YOUR TASK: Write out the lines below, from the first one through the line with "The phpBB softwa", reproducing each one word for word.

EXTRACTED ENTRIES:

##########

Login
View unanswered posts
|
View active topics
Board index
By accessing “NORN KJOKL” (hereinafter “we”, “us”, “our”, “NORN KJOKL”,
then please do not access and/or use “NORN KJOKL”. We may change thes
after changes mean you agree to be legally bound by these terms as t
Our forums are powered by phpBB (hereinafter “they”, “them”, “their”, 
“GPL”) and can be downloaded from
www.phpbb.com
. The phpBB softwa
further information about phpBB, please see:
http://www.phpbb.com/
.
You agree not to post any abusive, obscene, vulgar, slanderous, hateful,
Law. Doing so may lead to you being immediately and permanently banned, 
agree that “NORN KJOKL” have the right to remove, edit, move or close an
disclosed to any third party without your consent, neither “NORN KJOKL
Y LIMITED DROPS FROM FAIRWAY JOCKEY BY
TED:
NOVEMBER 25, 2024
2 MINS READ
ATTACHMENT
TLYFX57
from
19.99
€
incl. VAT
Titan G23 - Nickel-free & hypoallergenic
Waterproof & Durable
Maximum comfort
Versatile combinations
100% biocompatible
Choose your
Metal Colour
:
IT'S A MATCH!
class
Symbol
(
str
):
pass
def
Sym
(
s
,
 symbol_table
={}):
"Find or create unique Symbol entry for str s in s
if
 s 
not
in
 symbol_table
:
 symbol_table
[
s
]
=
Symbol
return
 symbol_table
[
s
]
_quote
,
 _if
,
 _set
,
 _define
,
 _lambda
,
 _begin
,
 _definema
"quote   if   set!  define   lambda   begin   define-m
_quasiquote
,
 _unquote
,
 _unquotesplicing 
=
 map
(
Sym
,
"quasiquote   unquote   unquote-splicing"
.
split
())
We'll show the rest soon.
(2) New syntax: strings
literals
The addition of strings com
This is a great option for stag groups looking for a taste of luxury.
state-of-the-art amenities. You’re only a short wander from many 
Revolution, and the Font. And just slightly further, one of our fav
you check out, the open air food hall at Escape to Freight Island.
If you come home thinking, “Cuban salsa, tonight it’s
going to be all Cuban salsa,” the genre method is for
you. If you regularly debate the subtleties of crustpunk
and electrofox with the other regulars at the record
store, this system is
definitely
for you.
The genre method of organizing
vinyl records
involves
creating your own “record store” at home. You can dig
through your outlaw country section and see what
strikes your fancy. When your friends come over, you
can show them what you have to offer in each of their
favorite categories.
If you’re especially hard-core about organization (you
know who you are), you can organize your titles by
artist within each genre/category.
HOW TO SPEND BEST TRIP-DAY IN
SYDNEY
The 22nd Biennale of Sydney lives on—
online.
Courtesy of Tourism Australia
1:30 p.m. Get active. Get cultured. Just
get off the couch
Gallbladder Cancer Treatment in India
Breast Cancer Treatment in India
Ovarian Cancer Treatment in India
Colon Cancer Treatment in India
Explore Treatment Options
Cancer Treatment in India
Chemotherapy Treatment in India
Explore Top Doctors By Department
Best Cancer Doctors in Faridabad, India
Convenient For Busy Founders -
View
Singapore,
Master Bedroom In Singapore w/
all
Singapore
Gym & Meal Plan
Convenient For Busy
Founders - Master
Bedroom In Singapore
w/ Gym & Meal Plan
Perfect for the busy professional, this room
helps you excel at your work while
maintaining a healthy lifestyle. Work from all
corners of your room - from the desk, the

##########

YOUR SOLUTION:
Login
View unanswered posts
|
View active topics
Board index
By accessing “NORN KJOKL” (hereinafter “we”, “us”, “our”, “NORN KJOKL”,
then please do not access and/or use “NORN KJOKL”. We may change thes
after changes mean you agree to be legally bound by these terms as t
Our forums are powered by phpBB (hereinafter “they”, “them”, “their”, 
“GPL”) and can be downloaded from
www.phpbb.com
. The phpBB softwa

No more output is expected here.